Upcoming Kundiman Events:
Feminism & Queer Politics in Poetry
with Margaret rhee
April 3rd–May 22nd
Saturdays, 12:00 PM–2:30 PM ET
“There’s a lot of different avenues or expressions that feminists have taken to advocate for change and expression and I think poetry has been one form that certainly has been utilized… If we think of early feminists of the 60s and 70s like Audrey Lorde or Gloria, [they] really used poetry as a means to express for change as well as theory… and I really look to feminists like Audrey Lorde as inspiring models…for their transformative work.”
––Margaret Rhee, Ideas on Fire: “Imagine Otherwise: Margaret Rhee on Queer Feminist Robot Poetry”
Lorde, Rich, Cha, and Anzaldua: The feminist poets working in the 1960s, 70s, and 80s were not only writing in poetry but in theory and conceptual writing. What is the connection between poetry, theory, power, and hybrid forms?
This 8-week workshop will engage in close readings and discussion of the essays, poetry, and hybrid writing of four feminist poets: Audre Lorde, Adrienne Rich, Theresa Hak Kyung Cha, and Gloria Anzaldua. With a collective exploration of each thinker and poet, the workshop will have a special emphasis on the connection of their respective work to Asian American feminism and queer politics and other allied identities, communities, and movements in our contemporary moment. Poets in the workshop will write poetry and short theoretical essays exploring the multiple facets of concept, idea, and political impulse. Inspired by each poet, the class will workshop their own individual writings with a focus on clarity, style, politics, argument, poetics, and feminist “translation” across genre and form.
Readings:
Sister Outsider by Audre Lorde
The Collected Poems by Audre Lorde
Essential Essays: Culture, Politics, and the Art of Poetry by Adrienne Rich
The Dream of a Common Language by Adrienne Rich
An Atlas of a Difficult World by Adrienne Rich
Dictee by Teresa Hak Kyung Cha
The Dream of the Audience edited by Constance Lewallen
Borderlands by Gloria Anzaldua
Selections from The Gloria Anzaldua Reader and This Bridge Called My Back
eligibility:
This workshop is open to Asian American writers, and students must be able to attend all 8 sessions of the workshop. The non-refundable tuition fee is $495. This workshop will be limited to 12 participants and will be held over Zoom. There is one scholarship spot available, and the application is open through March 18th.

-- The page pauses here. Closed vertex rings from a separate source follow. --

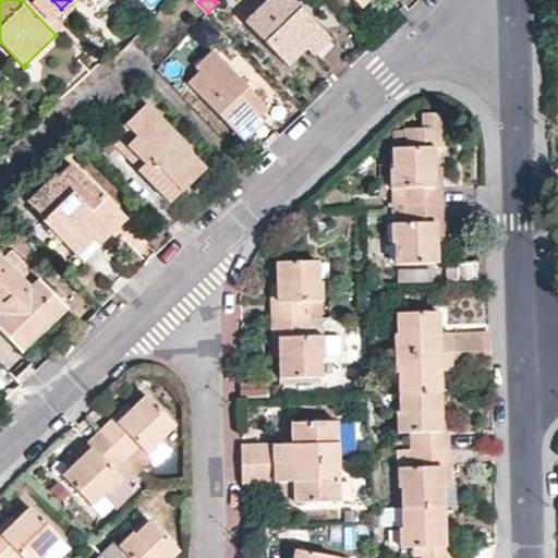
[(324,32),(293,0),(267,0),(245,21),(287,64),(305,48),(324,32)]
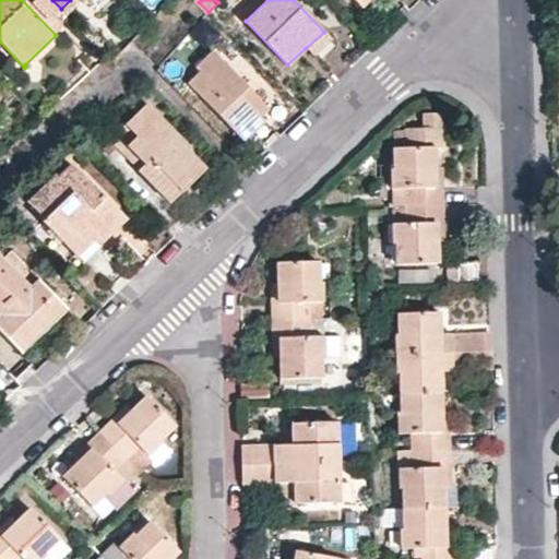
[(331,38),(324,32),(306,48),(312,56),(331,38)]
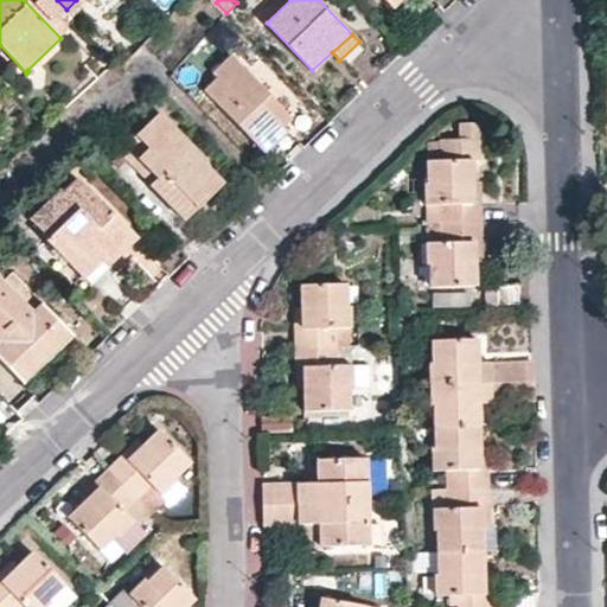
[(287,112),(232,55),(215,72),(219,77),(205,90),(261,147),(283,127),(278,121),(287,112)]
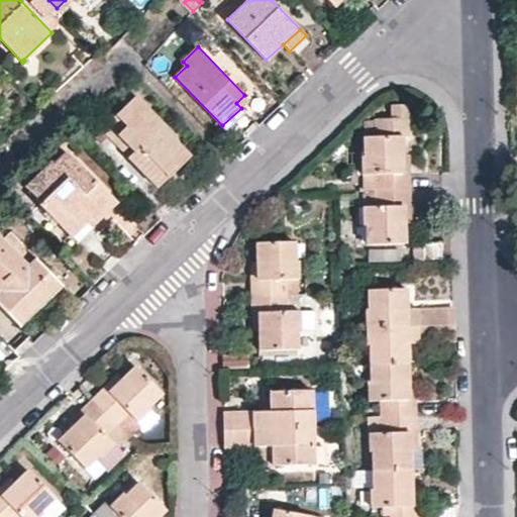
[(179,136),(137,95),(108,123),(135,150),(130,157),(148,175),(159,165),(170,176),(192,154),(177,139),(179,136)]
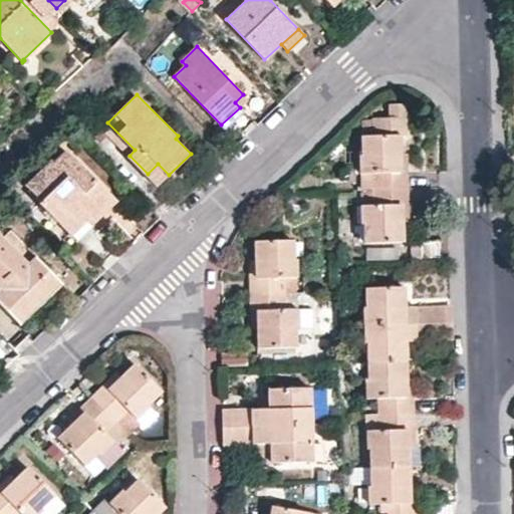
[(248,99),(243,94),(235,102),(240,107),(248,99)]
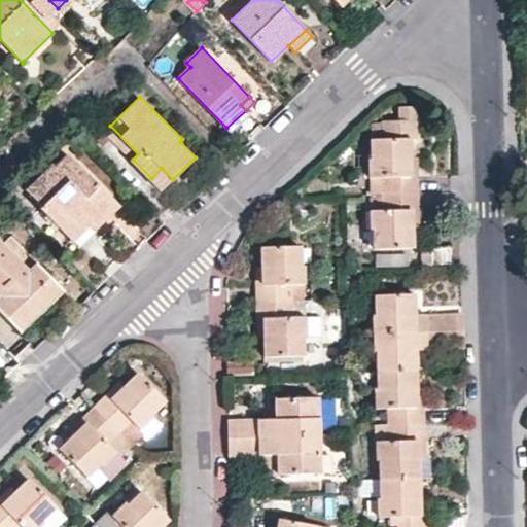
[(387,190),(419,189),(419,173),(413,174),(413,159),(412,138),(419,138),(418,105),(401,105),(402,123),(387,123),(387,139),(374,139),(374,157),(372,157),(372,191),(387,190)]
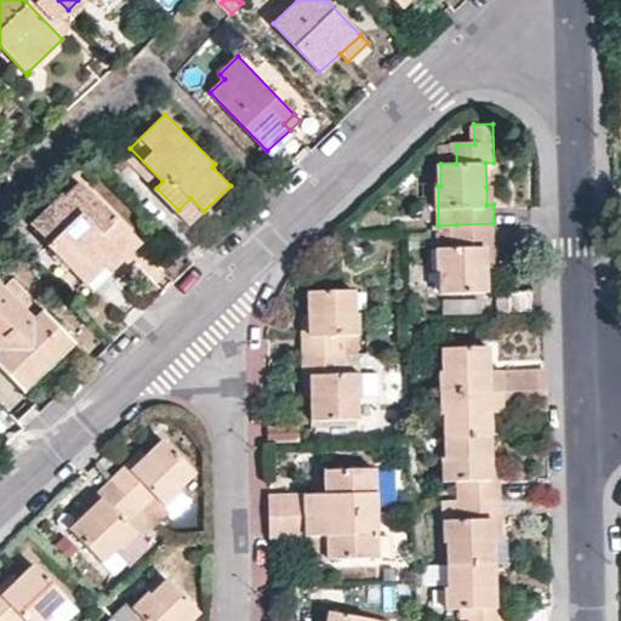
[(295,136),(290,130),(267,151),(273,157),(295,136)]
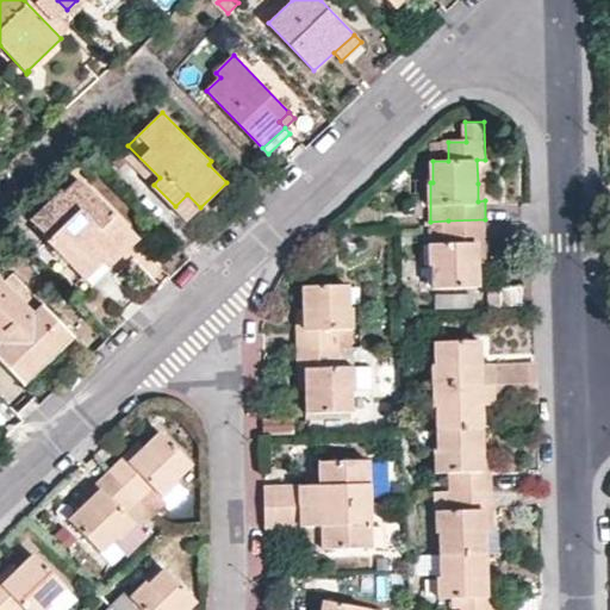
[(120,151),(154,185),(160,178),(128,145),(120,151)]
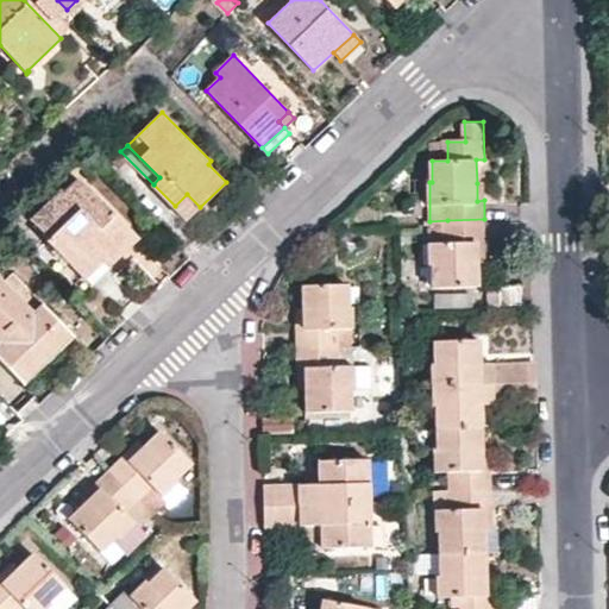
[(139,237),(112,208),(110,209),(80,179),(63,194),(62,192),(33,220),(50,237),(48,239),(92,284),(113,265),(111,263),(139,237)]
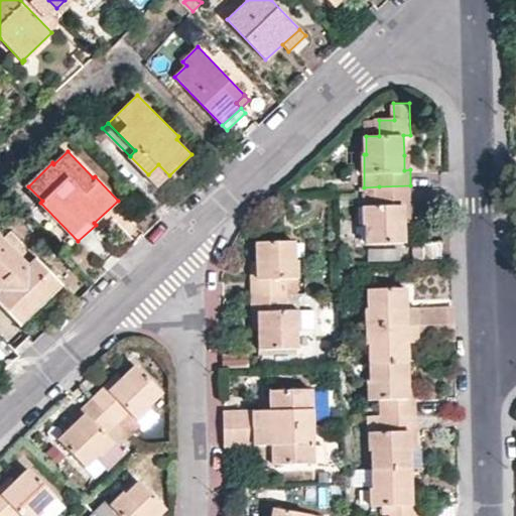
[(158,185),(169,175),(158,164),(148,174),(158,185)]
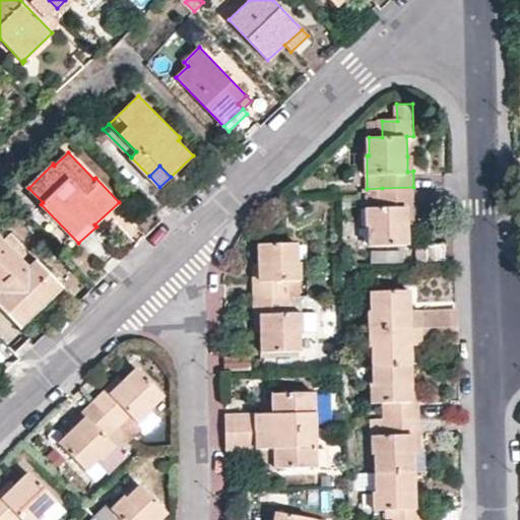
[(413,207),(413,187),(382,188),(367,189),(367,205),(368,224),(371,224),(372,243),(373,244),(408,243),(407,224),(407,207),(413,207)]
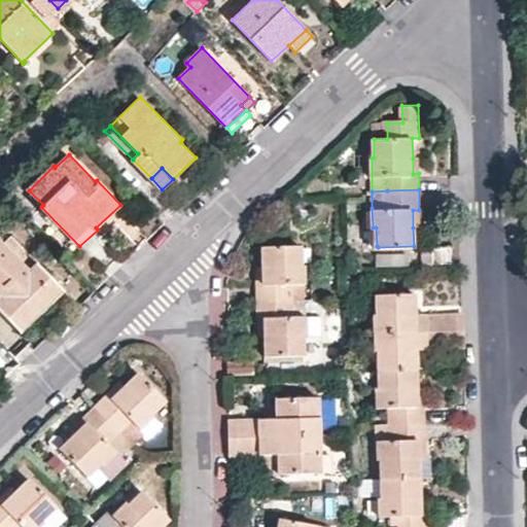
[(68,291),(10,234),(4,240),(0,236),(0,289),(6,296),(0,302),(0,310),(23,334),(68,291)]
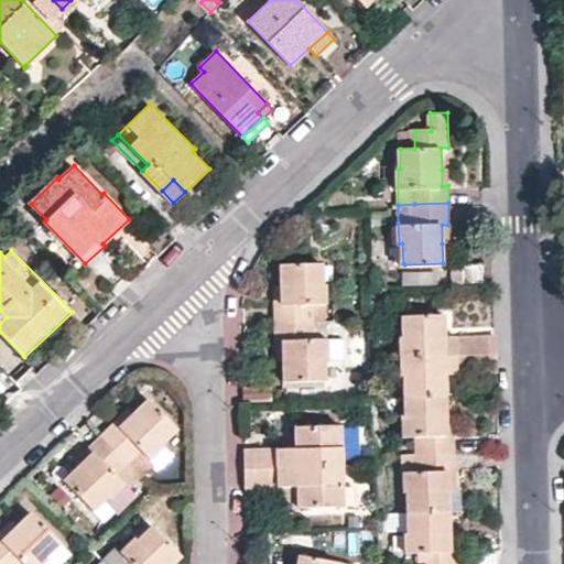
[(333,300),(332,281),(328,281),(326,261),(286,262),(288,283),(289,302),(281,302),(282,321),(320,318),(318,301),(333,300)]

Registration for this class is now closed.
FACULTY:
Margaret Rhee is a poet, scholar, and new media artist. She is the author of the poetry collection Love, Robot named a 2017 Best Book of Poetry by Entropy Magazine and awarded a 2018 Elgin Award by the Science Fiction Poetry Association and the 2019 Best Book Award in Poetry by the Asian American Studies Association. Her completed and in-progress works include monographs “How We Became Human: Race, Robots, and the Asian American Body” (under review), “Poetry Machines: Letters to a Future Reader,” and “Hacking the Black/White Binary” a special issue for Ada: A Journal of Gender, Feminism, and New Media co-edited with Dr. Brittney Cooper. Fellowships include the Kathy Acker Fellowship from Les Figues Press, the AAR Fellowship with the Electronic Literature Organization, the College Fellowship in Digital Practice in the English Department at Harvard University. She received her Ph.D. from UC Berkeley in ethnic studies with a designated emphasis in new media studies. She taught at the University of Oregon, Harvard University, and the University at Buffalo—SUNY where she is an Assistant Professor in the Department of Media Study at SUNY Buffalo and she co-leads the Palah 파랗 Light Lab a creative space which fosters poetry, participation, and pedagogy through technology and equity. She is a Kundiman Fellow.